Research firm SmithGeiger LLC said Thursday that about 2.2 million households were still unprepared around the beginning of June. Sponsored by the National Association of Broadcasters, it surveyed 948 households that relied on antennas and found that 1 in 8 had not connected a digital TV or digital converter box.
Nielsen Co., which measures TV ratings with the help of a wide panel of households, put the number of unready homes at 2.8 million, or 2.5 percent of the total television market, as of Sunday. In February, the number was 5.8 million.
Nielsen said minority households are less likely to be prepared, as are households consisting of people under age 35. Households with people older than 55 are far more likely to be prepared than the average.
The Albuquerque-Santa Fe area continues to be the nation's least ready market in the Nielsen survey, with 7.6 percent of TV households still unprepared.
Nielsen does not survey Puerto Rico, which is also believed to have many unready households. Both the Caribbean island and New Mexico have relatively few households connected to cable. Households that have all their sets connected to cable or satellite service are unaffected by the analog broadcast shutdown.
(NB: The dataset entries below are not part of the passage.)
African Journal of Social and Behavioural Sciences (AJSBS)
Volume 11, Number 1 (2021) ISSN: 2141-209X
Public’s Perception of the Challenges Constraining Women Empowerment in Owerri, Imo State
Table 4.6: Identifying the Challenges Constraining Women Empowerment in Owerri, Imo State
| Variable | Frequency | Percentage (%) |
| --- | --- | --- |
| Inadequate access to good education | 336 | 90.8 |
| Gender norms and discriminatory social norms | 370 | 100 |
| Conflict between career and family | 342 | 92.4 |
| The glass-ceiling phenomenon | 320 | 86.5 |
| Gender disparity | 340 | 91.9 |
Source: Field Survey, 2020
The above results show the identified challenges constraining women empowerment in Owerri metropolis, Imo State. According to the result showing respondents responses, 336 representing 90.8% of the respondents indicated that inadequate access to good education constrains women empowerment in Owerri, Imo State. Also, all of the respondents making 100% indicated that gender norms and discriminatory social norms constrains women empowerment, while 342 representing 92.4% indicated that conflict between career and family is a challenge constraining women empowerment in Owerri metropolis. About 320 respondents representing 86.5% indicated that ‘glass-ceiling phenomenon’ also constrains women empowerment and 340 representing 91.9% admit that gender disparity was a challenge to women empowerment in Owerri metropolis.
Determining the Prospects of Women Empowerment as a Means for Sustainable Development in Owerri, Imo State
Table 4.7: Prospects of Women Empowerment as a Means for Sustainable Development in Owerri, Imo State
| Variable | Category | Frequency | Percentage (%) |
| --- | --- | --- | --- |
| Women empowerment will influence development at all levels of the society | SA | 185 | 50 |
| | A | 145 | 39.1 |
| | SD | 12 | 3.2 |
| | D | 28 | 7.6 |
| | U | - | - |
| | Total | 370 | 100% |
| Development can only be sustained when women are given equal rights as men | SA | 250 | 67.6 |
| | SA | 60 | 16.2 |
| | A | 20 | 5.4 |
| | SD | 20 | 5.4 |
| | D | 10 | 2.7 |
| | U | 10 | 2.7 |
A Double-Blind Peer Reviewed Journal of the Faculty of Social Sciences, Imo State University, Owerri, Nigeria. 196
Both the Nielsen and SmithGeiger surveys count households as unprepared even if they have taken some steps toward getting digital signals, like ordering a converter box coupon.
Stations will start cutting their analog signals Friday morning, but many will wait until the evening. Nearly half of all U.S. stations have already ended analog transmissions, though most big-city stations have held off until Friday.
"We’re by no means satisfied that something over 2 million households across the country are still completely unready," said William Lake, digital television transition coordinator for the Federal Communications Commission. "Our No. 1 objective over the weeks to come — it won’t end tomorrow — is to help these consumers get ready so they won’t lose their over-the-air reception."
Lake's comments came at a press briefing by those involved with the digital TV transition, including the FCC, National Association of Broadcasters and the Consumer Electronics Association.
Lake said there are more than 4,000 agents staffing the FCC's toll-free hotline, 1-888-225-5322 (1-888-CALL FCC), "available to answer the phone 24 hours a day for the next several days to answer any kind question that arises, from to how do I get a coupon to how do I adjust my antenna?"
For those consumers who wake up Saturday morning "to a blank, blue screen," Lake said, more than 100 stations across the country "in most of the major markets" have agreed to provide a "nightlight" service, providing a continued analog signal that will "carry only public safety information and information about how to get help with the transition."
The FCC also will be working with broadcasters over the weekend "and over the coming weeks to help them deal with any technical issues that may arise with the transition," he said.
"We know that many broadcasters will have to make changes — either increase their power or some need to move their transmitters ... We'll be available 24 hours a day to help them confront any technical issues that arise."
Since February, when Congress agreed to delay the digital TV transition, the FCC has used some money from the national economic stimulus recovery act to arrange for local contractors to make in-home visits to consumers who may have difficulty setting up a needed converter box and antenna if they don't already have a digital television set, or use cable or satellite.
Contractors have gone to more than 200,000 homes in the past four months, Lake said.
Funding has also gone toward a massive public education campaign coordinated by groups such as AARP and the Leadership Conference on Civil Rights, a coalition of 200 groups.